Stage Two - The second 40 years of his life - This was the stage of personal despondency and a sense of failure. For 40 years, Moses led the life of a shepherd, out of sight in the wilderness of Midian and Sinai. As this stage ended (with Moses' encounter with God at the burning bush), Moses declared to God: "O Lord, I have never been eloquent, neither in the past nor since you have spoken to your servant. I am slow of speech and tongue" (Exodus 4:10). This is a remarkable backward step, it would seem, from his description as "powerful in speech and action" in Stage One (Acts 7:22).
Stage Three - The final 40 years of his life - This was the stage of the fulfilment of God's purpose in and through Moses' life, which takes up the majority of the chronicled story of his life, starting in Exodus 3 and ending in Deuteronomy 34.

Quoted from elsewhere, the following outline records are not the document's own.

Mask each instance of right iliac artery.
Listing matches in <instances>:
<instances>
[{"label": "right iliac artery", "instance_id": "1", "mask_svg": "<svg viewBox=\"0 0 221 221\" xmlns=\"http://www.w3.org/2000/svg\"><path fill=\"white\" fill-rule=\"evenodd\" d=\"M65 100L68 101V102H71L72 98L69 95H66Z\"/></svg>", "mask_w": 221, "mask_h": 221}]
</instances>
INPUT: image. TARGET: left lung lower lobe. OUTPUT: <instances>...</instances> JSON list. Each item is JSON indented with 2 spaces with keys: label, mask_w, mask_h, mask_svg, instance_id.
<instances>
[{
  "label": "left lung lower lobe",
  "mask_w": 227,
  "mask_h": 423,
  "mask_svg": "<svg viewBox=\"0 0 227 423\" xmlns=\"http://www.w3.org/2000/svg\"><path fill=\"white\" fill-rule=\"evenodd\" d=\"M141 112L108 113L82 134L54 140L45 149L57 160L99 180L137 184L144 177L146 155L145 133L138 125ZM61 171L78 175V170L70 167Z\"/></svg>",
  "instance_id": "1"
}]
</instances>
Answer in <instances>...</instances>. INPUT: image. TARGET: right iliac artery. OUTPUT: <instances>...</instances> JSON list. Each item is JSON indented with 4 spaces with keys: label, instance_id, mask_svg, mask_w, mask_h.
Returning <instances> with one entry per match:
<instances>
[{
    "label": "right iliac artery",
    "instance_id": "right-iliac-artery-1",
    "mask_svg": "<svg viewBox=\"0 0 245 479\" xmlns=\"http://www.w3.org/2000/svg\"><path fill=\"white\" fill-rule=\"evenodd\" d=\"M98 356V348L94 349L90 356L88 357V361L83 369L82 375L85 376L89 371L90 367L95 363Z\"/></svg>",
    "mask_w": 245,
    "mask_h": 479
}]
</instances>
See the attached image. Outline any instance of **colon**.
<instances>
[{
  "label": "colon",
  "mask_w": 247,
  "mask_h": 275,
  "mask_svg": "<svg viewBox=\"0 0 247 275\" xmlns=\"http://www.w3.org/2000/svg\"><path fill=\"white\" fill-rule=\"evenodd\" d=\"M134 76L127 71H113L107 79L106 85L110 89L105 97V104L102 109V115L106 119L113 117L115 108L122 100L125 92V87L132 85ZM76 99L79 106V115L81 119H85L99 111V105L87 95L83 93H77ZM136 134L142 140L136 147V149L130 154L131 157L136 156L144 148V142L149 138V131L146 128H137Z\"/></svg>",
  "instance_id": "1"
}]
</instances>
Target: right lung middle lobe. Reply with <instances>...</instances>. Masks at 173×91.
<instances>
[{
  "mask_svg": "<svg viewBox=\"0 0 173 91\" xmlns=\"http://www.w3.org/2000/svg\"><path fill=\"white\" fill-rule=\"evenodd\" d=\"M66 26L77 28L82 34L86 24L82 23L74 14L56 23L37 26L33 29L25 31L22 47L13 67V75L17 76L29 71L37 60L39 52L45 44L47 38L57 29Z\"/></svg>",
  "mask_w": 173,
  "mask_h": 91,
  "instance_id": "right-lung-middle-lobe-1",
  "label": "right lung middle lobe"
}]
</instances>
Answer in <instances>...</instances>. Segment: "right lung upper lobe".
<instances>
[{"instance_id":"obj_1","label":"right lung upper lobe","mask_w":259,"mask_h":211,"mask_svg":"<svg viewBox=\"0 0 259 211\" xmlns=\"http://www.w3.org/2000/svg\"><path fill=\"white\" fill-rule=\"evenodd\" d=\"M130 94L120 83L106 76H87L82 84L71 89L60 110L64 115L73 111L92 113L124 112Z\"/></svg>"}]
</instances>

"Since then, no prophet has risen in Israel like Moses, whom the LORD knew face to face, who did all those miraculous signs and wonders the LORD sent him to do in Egypt -- to Pharaoh and to all his officials and to his whole land. For no one has ever shown the mighty power or performed the awesome deeds that Moses did in the sight of all Israel."So what interests me is this: What was it that transformed Moses to become the great leader he eventually became? What was it that made the difference in his life?
Have you ever felt like you failed God? Have you ever thought that you were past your "use by" date? Well, that was Moses' frame of thinking when God interrupted his life in Exodus 3. In fact, when God announced that he was sending Moses back to Egypt to deliver His people from bondage (Exodus 3:7-10), Moses responded with five excuses:
Excuse #1 - "Who am I?" (Exodus 3:11-12) - Moses by this time had a well-established inferiority complex, nurtured for forty years in the wilderness. Whereas in Egypt, in Stage One of his life, he had been a Somebody, he had by this time convinced himself that he was a Nobody. In answer to this excuse, God encouraged Moses and told him that He would go with him to Egypt.
Excuse #2 - "Who are you?" (Exodus 3:13-22) - Moses turned the tables on God and admitted to an ignorance of God's identity (even though he knew that the God who was speaking to him was "the God of Abraham, the God of Isaac and the God of Jacob" -- Exodus 3:6). In answer to this excuse, God identified Himself as the Great I Am (Exodus 3:14).
Excuse #3 - "They won't believe me!" (Exodus 4:1-9) - Moses was still haunted by his rejection 40 years earlier (Exodus 2:11-15), and his imagination worked overtime, conjuring up images of continuing rejection by the very ones he had been sent to rescue. But in answer to this objection, God encouraged Moses and established a set of miraculous signs that would be proof of his anointed leadership.
Excuse #4 - "I'm not eloquent" (Exodus 4:10=12) - Some people have considered it possible that Moses was a stutterer, and this of course might be possible. But in the light of Acts 7:22, I think it more likely that Moses' lack of eloquence was the result of his inferiority complex and poor self-image. Once again, God encouraged Moses and even made a concession to him, allowing Aaron, his older brother, to act as his mouthpiece.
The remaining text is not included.